Dipartimento di Scienze Matematiche e Infromatiche,

Università Degli Studi di Siena, Italy


On the pfaffian representation of general homogeneous polynomials


We show the geometrical background of sheaves theory and some new result

about the representation of general polynomials (mainly in 4 variables)

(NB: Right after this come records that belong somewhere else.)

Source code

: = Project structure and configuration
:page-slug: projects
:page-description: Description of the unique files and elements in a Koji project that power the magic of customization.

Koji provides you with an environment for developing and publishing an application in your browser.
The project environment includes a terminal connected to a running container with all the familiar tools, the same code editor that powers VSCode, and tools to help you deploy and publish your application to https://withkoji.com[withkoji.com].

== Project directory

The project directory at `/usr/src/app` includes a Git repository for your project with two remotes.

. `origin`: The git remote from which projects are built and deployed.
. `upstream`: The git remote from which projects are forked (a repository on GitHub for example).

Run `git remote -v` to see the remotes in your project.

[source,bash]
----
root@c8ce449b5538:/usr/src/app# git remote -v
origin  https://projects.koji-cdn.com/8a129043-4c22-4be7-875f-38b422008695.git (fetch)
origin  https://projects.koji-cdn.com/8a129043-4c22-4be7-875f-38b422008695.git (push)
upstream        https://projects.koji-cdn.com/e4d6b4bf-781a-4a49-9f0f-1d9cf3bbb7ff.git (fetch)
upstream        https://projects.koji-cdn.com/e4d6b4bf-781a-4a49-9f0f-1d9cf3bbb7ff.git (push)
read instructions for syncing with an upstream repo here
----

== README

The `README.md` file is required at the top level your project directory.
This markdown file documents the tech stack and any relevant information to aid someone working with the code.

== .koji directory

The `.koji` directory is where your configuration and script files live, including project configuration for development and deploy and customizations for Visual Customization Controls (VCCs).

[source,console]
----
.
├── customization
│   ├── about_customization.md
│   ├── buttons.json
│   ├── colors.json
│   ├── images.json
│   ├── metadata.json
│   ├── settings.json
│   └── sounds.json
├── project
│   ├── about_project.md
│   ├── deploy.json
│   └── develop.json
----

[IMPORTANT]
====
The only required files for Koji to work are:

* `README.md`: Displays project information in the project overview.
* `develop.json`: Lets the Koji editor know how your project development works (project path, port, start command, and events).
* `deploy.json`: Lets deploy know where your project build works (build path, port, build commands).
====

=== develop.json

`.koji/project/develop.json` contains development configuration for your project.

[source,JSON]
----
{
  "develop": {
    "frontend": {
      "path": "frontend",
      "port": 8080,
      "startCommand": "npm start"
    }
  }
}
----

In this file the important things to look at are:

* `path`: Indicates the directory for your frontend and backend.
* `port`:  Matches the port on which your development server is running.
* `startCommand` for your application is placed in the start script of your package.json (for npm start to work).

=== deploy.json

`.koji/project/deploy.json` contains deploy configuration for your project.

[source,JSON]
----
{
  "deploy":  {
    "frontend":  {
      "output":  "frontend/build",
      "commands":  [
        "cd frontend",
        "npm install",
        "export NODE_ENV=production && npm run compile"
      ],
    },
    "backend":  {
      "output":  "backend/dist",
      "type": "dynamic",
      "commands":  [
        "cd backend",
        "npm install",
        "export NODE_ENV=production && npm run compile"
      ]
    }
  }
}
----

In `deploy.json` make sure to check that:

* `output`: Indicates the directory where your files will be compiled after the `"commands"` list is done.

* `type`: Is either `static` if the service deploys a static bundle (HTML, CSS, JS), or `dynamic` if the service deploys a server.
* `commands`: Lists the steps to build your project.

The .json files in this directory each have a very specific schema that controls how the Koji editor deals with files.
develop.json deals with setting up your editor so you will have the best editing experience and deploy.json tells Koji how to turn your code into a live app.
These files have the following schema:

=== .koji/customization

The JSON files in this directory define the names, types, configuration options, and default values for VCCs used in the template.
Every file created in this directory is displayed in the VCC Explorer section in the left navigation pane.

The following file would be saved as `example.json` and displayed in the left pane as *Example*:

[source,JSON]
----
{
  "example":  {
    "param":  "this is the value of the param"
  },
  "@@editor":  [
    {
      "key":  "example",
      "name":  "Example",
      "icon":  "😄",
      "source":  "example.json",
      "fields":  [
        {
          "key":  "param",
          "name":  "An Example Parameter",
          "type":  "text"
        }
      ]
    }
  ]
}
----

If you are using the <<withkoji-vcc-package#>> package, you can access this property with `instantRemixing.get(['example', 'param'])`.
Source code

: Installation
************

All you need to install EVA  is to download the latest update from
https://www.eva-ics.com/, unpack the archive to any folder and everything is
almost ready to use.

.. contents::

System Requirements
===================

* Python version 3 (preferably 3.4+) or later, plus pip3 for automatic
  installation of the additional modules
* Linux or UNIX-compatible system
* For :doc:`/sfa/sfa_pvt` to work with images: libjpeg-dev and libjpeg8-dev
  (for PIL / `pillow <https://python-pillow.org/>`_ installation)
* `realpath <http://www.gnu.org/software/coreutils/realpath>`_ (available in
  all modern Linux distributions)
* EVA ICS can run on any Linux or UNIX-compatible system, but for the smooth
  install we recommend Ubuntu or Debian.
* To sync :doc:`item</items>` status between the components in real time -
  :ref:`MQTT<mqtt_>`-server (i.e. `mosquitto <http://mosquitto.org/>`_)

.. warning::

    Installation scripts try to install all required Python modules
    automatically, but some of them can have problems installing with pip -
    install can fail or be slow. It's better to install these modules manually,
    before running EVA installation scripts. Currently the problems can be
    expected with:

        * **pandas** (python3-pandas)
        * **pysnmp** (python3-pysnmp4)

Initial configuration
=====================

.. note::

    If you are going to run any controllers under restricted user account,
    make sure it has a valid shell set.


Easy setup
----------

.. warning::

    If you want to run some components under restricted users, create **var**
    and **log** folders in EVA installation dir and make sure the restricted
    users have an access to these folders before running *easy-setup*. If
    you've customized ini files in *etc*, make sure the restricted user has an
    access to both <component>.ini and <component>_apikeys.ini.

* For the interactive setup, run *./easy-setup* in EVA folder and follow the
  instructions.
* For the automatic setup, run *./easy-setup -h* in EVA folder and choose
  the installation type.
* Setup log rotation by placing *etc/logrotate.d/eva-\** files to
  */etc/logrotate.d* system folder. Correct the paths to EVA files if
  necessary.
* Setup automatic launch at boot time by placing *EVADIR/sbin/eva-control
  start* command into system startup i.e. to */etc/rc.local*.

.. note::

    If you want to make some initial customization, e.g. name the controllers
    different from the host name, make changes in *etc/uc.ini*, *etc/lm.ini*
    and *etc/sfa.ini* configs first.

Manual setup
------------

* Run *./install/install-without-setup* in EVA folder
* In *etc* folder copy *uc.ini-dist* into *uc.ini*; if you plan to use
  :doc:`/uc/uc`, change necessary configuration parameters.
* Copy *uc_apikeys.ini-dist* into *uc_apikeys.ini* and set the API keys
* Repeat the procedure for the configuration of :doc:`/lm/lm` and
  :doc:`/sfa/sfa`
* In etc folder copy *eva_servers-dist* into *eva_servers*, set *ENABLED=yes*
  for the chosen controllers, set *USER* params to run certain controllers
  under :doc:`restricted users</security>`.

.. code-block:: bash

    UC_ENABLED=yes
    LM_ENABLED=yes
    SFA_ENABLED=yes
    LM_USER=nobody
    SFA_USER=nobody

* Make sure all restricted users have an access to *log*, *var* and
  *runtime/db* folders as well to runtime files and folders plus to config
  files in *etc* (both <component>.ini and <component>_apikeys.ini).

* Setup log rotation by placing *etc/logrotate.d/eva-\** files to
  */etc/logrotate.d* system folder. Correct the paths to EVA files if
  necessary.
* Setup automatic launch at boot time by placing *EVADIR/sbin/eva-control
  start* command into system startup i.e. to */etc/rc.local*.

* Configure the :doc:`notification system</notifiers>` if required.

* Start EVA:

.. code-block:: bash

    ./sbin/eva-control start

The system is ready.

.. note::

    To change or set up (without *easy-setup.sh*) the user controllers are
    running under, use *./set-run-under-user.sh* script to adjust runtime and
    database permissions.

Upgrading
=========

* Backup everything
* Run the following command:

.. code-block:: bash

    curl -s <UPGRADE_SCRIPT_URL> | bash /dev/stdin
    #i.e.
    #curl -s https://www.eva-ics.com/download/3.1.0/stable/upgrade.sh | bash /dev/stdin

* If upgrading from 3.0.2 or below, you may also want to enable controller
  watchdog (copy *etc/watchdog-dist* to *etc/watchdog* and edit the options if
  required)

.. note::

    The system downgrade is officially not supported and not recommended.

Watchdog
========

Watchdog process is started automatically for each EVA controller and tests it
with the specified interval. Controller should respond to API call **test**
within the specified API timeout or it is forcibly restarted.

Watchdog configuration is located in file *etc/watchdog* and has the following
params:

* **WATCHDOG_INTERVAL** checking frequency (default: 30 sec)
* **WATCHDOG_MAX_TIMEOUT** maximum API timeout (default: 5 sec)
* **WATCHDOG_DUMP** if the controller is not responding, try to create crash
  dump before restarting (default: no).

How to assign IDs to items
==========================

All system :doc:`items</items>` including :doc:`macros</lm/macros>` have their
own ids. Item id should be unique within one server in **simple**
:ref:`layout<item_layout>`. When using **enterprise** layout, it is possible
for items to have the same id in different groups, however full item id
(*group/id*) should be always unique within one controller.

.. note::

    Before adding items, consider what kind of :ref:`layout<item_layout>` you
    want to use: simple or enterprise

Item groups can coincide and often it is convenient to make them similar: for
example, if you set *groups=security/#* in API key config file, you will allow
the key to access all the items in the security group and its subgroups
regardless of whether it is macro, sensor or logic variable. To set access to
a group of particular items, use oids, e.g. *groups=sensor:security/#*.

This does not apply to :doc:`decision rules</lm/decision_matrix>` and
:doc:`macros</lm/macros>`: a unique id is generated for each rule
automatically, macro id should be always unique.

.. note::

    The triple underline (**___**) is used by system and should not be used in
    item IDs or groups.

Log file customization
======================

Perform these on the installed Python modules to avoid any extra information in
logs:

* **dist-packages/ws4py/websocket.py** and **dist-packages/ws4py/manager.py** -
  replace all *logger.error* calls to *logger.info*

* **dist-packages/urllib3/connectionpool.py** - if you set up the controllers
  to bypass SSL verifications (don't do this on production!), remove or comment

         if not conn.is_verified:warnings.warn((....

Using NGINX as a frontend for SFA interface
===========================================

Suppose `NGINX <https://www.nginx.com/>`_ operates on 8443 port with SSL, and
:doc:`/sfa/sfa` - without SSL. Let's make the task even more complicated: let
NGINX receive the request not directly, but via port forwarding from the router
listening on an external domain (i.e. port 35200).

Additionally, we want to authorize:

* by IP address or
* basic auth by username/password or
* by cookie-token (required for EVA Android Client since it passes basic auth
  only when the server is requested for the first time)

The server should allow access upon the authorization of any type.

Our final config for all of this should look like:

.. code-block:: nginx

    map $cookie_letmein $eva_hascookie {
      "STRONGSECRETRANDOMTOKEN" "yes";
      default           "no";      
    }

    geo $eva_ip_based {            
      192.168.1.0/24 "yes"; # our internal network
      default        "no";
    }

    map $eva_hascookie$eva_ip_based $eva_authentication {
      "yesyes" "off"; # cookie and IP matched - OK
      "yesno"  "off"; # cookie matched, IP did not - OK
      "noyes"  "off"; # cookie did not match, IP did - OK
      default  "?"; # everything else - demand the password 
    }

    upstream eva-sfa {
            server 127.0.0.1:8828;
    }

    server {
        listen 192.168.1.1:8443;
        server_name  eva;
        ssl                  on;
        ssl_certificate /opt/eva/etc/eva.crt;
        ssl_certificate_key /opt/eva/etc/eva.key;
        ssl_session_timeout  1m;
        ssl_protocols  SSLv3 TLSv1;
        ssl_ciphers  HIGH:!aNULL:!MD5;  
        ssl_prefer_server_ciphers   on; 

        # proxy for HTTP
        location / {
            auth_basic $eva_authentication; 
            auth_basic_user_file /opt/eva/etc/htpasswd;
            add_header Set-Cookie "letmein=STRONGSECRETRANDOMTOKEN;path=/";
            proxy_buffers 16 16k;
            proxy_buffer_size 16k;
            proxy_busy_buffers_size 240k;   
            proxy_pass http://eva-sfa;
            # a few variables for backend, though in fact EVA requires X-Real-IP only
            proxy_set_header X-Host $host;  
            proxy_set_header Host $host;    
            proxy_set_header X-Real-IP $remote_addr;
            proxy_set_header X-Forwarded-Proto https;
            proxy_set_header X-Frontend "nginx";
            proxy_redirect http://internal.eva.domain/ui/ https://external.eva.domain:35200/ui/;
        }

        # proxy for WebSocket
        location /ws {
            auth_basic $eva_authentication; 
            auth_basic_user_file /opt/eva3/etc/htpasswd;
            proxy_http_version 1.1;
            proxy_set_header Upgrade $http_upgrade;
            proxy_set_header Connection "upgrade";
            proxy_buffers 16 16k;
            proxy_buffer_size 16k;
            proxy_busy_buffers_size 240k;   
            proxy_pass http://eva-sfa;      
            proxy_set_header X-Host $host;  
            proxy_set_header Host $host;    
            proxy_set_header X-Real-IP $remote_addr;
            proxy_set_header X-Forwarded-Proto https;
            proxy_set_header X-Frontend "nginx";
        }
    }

as pfaffians of matrices of forms of small degree.



Aris Daniilidis

Universitat Autonoma de Barcelona, Spain


Generic optimality conditions for semialgebraic convex programs


In this talk we consider the problem of linear optimization over

a fixed compact convex feasible region which is described by polynomials

(semi-algebraic set). Our goal here is to show that partial smoothness is a

common phenomenon: namely, generically, the optimal solution is unique and

lies on a unique manifold, around which the feasible region is partly

smooth, ensuring finite identification of the manifold by many optimization

algorithms. Furthermore, second-order optimality conditions hold,

guaranteeing smooth behavior of the optimal solution under small

perturbations to the objective.

Based on a joint work with J. Bolte (Paris 6) and A.S. Lewis (Cornell)



François Glineur

Center for Operations Research and Econometrics, Universite Catholique de Louvain,

Louvain-la-Neuve, Belgium


Quadratic approximation of some convex optimization problems

using the arithmetic-geometric mean iteration


We describe a general method to approximate non-semialgebraic sets

(defined by trigonometric and hyperbolic constraints) with

semialgebraic sets (defined by quadratic constraints).



Tomaz Kosir

Department of Mathematics, University of Ljubljana, Slovenia



We will discuss the existence and parametrization of determinantal

representations for a given homogeneous polynomial (or a hypersurface

it defines). Our special interest is in general and in self-adjoint

determinantal representations of smooth cubic surfaces.



Olivier Ruatta

Faculté des Sciences et Techniques, Université de Limoges, France


On LMI arising in some real semi-algebraic geometry problems


Some matrices widely used in elimination theory allow to give "determinantal or

matricial" representation of algebraic or semi-algebraic sets. Those matrices are

characterized  by the fact that the determinant is, up to a invertible constant, the resultant

in some cases of interest. For instance, some problems in semi-algebraic geometry can be

rephrased in terms of LMI using this matricial formulations of resultant. We will give some

example of how this principle can be used to express typical real semi-algebraic problems in

terms of LMI.



Mark Spivakovsky

Institut de Mathématiques de Toulouse, Université de Toulouse, France


On the Pierce-Birkhoff conjecture


A continuous function $f:R^n --> R$ is said to be piecewise-polynomial if $R^n$

can be expressed as a finite union of closed semi-algebraic sets, on each of 

which $f$ is given by a polynomial in $n$ variables. The Pierce-Birkhoff 

conjecture asserts that every piecewise-polynomial function can be obtained 

from a finite collection of polynomials by iterating the operations of maximum 

and minimum. In this talk we will describe our recent work on the 

Pierce-Birkhoff conjecture (with F.Lucas, D.Schaub and J.J.Madden). We will 

explain our approach using the real spectrum of a ring and give some partial 

results towards the proof of the conjecture.



Victor Vinnikov

Department of Mathematics, Ben Gurion University of the Negev,

Beer Sheva, Israel


Determinantal representations of singular curves


I will discuss recent joint work with Dmitry Kerner on determinantal

representations of singular plane curves. While one can construct some

positive determinantal representations (and hence LMI representations of a

rigidly convex algebraic interior in dimension 2) essentially ignoring the

singularities, including the singularities in the picture can yield

additional determinantal representations. This is interesting by itself,

but especially in relation to looking for determinantal representations of

a non-minimal defining polynomial --- a necessary step in trying to

construct LMI representations in dimension greater than 2.